Das Knarren der Stiegen riss ihn aus seinen Gedanken. Eine alte Frau trat ein und stellte ihm eine Tasse Tee auf den Schreibtisch. Walter sah ihr nach, wie sie zur Tür schlurfte. Die Alte war über achtzig und sie bewegte sich noch schwerfälliger als sonst. Wahrscheinlich hatte sie es wieder in den Hüftgelenken. Aber obwohl ihr das Treppensteigen erkennbar schwerfiel, brachte sie ihm jeden Tag seinen Vormittagstee herauf in das Mansardenzimmer, wo er las oder seine Briefe an Eleonore schrieb. Er empfand eine tiefe Dankbarkeit für die alte Frau. Sie muss auf alle Fälle hierbleiben, entschied er, auch wenn Eleonore zurückkommen sollte.


Er konnte das Essen riechen, noch bevor sie ihn rief. Schnell unterschrieb er den Brief und berührte das Papier, nach einem vorsichtigen Blick zur Tür, zart mit seinen Lippen. Dann verklebte er das Kuvert. An Eleonore schrieb er auf den Umschlag. Den Rest würde die alte Frau erledigen.


Er ging die Stiegen hinunter, immer ein Bein neben das andere stellend. Früher hatte er oft drei Stiegen auf einmal genommen. Ja früher, da war ja auch Eleonore noch da gewesen. Unten angekommen gab er der alten Frau den Brief.
Die Alte hatte den kleinen Holztisch auf der Terrasse gedeckt. Walter mochte diesen Platz, von dem aus man den kleinen Garten gut überblicken konnte. Und er mochte das hellgrüne Tischtuch und das schlichte, weiße Geschirr.
Bevor die alte Frau das Essen brachte, versuchte er die Holzblättchen so unterzulegen, dass der Tisch nicht mehr wackelte. Das gelang ihm zwar, aber er wusste, das würde nicht lange halten. Auch als Eleonore noch da gewesen war, hatte der Tisch immer gewackelt.


Es gab Speckknödel und Sauerkraut. Die hatte Eleonore auch oft gekocht – damals. Aber die der alten Frau schmeckten fast ebenso gut.


Nach dem Essen rechte er das Laub zusammen, bevor er sich in den Liegestuhl setzte. Die Sonne hatte an diesem Herbsttag schon viel von ihrer Kraft verloren und verbreitete eine milde Wärme.
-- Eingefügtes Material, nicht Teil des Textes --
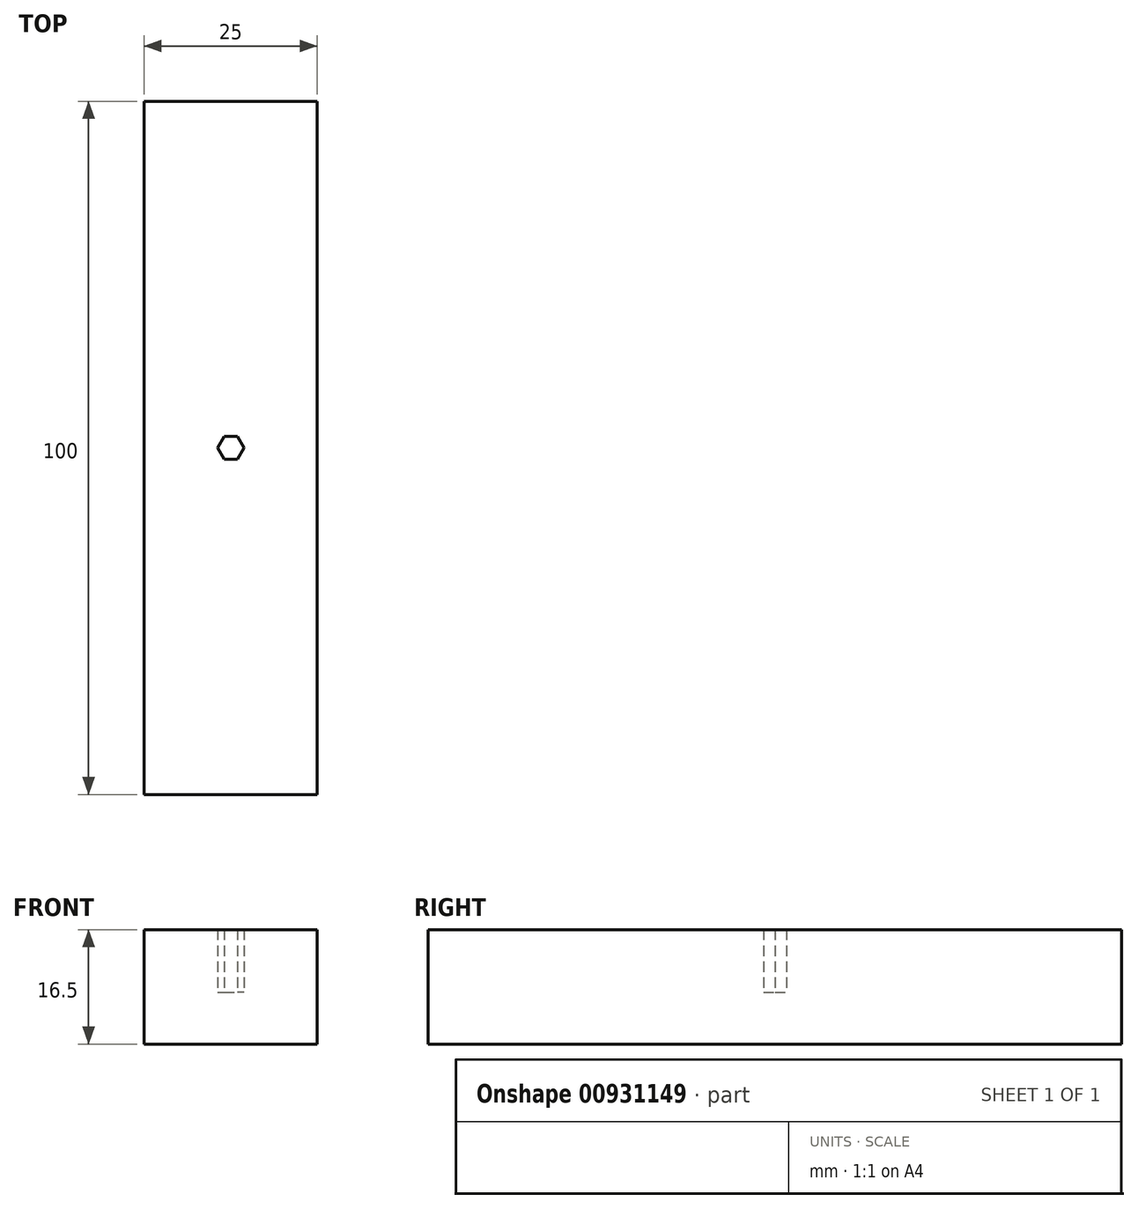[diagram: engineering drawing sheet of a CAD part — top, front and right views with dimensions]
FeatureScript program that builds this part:
annotation { "Feature Type Name" : "Feature", "Feature Type Description" : "" }
export const myFeature = defineFeature(function(context is Context, id is Id, definition is map)
    precondition{}
    {
        {
            assignVariable(context, id + "F0", {"name" : "HexSize", "anyValue" : 3 * mm});
        }
        {
            assignVariable(context, id + "F1", {"name" : "BottomThickness", "anyValue" : 7.5 * mm});
        }
        {
            assignVariable(context, id + "F2", {"name" : "InsertionDepth", "anyValue" : getVariable(context, 'HexSize') * 3});
        }
        {
            assignVariable(context, id + "F3", {"name" : "BlockHeight", "anyValue" : getVariable(context, 'BottomThickness') + getVariable(context, 'InsertionDepth')});
        }
        {
            var Q0;
            Q0=qCreatedBy(makeId("Top.planeOp"),FACE);
            var sketch = newSketch(context, id + "F4", { "sketchPlane" : qUnion([Q0])});
            skLineSegment(sketch, "E0.bottom", {"start": v(-12.5, -50) * mm, "end": v(12.5, -50) * mm});
            skLineSegment(sketch, "E0.top", {"start": v(-12.5, 50) * mm, "end": v(12.5, 50) * mm});
            skLineSegment(sketch, "E0.left", {"start": v(-12.5, -50) * mm, "end": v(-12.5, 50) * mm});
            skLineSegment(sketch, "E0.right", {"start": v(12.5, -50) * mm, "end": v(12.5, 50) * mm});
            skSolve(sketch);
        }
        {
            var Q0;
            Q0=makeQuery(id+"F4.imprint","IMPRINT",FACE,{"disambiguationData":[TD([[makeQuery(id+"F4.imprint","IMPRINT",EDGE,{"derivedFrom":sQuery(id+"F4.wireOp",EDGE,"E0.bottom")}),1.0]])]});
            extrude(context, id + "F5", {"entities" : qUnion([Q0]), "depth" : getVariable(context, 'BlockHeight'), "offsetDistance" : 25 * mm});
        }
        {
            var Q0;
            Q0=qCreatedBy(makeId("Top.planeOp"),FACE);
            var sketch = newSketch(context, id + "F6", { "sketchPlane" : qUnion([Q0])});
            skCircle(sketch, "E1.cCircle", {"center": v(0, 0) * mm, "radius": 1.65 * mm, "construction": true});
            skLineSegment(sketch, "E1.0", {"start": v(-0.95, 1.65) * mm, "end": v(0.95, 1.65) * mm});
            skLineSegment(sketch, "E1.1", {"start": v(0.95, 1.65) * mm, "end": v(1.9, 0) * mm});
            skLineSegment(sketch, "E1.2", {"start": v(1.9, 0) * mm, "end": v(0.95, -1.65) * mm});
            skLineSegment(sketch, "E1.3", {"start": v(0.95, -1.65) * mm, "end": v(-0.95, -1.65) * mm});
            skLineSegment(sketch, "E1.4", {"start": v(-0.95, -1.65) * mm, "end": v(-1.9, 0) * mm});
            skLineSegment(sketch, "E1.5", {"start": v(-1.9, 0) * mm, "end": v(-0.95, 1.65) * mm});
            skPoint(sketch, "E1.0.midPoint", {"position": v(0, 1.65) * mm});
            skLineSegment(sketch, "E2", {"start": v(0, -2.83) * mm, "end": v(0, 3.35) * mm, "construction": true});
            skLineSegment(sketch, "E3", {"start": v(-3.68, 0) * mm, "end": v(4.03, 0) * mm, "construction": true});
            skLineSegment(sketch, "E4.bottom", {"start": v(-12.5, -50) * mm, "end": v(12.5, -50) * mm});
            skLineSegment(sketch, "E4.top", {"start": v(-12.5, 50) * mm, "end": v(12.5, 50) * mm});
            skLineSegment(sketch, "E4.left", {"start": v(-12.5, -50) * mm, "end": v(-12.5, 50) * mm});
            skLineSegment(sketch, "E4.right", {"start": v(12.5, -50) * mm, "end": v(12.5, 50) * mm});
            skSolve(sketch);
        }
        {
            var Q0;
            Q0=makeQuery(id+"F6.imprint","IMPRINT",FACE,{"disambiguationData":[TD([[makeQuery(id+"F6.imprint","IMPRINT",EDGE,{"derivedFrom":sQuery(id+"F6.wireOp",EDGE,"E1.0")}),-1.0]])]});
            extrude(context, id + "F7", {"entities" : qUnion([Q0]), "operationType" : NewBodyOperationType.REMOVE, "depth" : getVariable(context, 'BlockHeight'), "offsetDistance" : 25 * mm, "hasSecondDirection" : true, "secondDirectionOppositeDirection" : false, "secondDirectionDepth" : getVariable(context, 'BottomThickness')});
        }
    });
Er mochte wohl eine Stunde geschlafen haben, als das Läuten der Türklingel zu ihm in den Garten drang und ihn weckte. Das würde Manfred sein. Manfred, der Arzt, mit dem er befreundet war und der gelegentlich vorbeikam, um einen Kaffee zu trinken und auf seine Gesundheit zu schauen, wie er es nannte.


“Na, wie geht es euch beiden?“ Manfred war gut gelaunt.


Vorsichtig setzte sich Walter in den abgenutzten Fauteuil des Wohnzimmers und lehnte seinen Stock an die Lehne.
„Im Prinzip gut, aber Eleonore geht mir immer mehr ab.“
Die Alte, die hinter ihm stand, strich ihm zärtlich über den Kopf. „Walter, mein Liebster. Eleonore, deine Frau, das bin doch ich!“ Sie warf dem Arzt einen bedeutsamen Blick zu.


„Ich weiß“, antwortete Walter, und es fiel ihm schwer, seinen Ärger zu unterdrücken. „Du heißt auch Eleonore, du wohnst da und du kümmerst dich ganz lieb um mich. Aber ich suche die andere Eleonore, die junge, die schlanke, die mit den langen blonden Haaren; die Eleonore, die ich damals geheiratet habe – das habe ich dir schon so oft gesagt!“ Verzweifelt sah er den Arzt an. „Manfred, du verstehst mich doch! Kannst du es ihr erklären?“


Wenig später war Walter in seinem Sessel eingeschlafen. Ein glückliches Lächeln lag auf seinen Lippen.
„Er träumt von dir“, sagte der Arzt.


Eleonore nickte und begann, das Kaffeegeschirr wegzuräumen.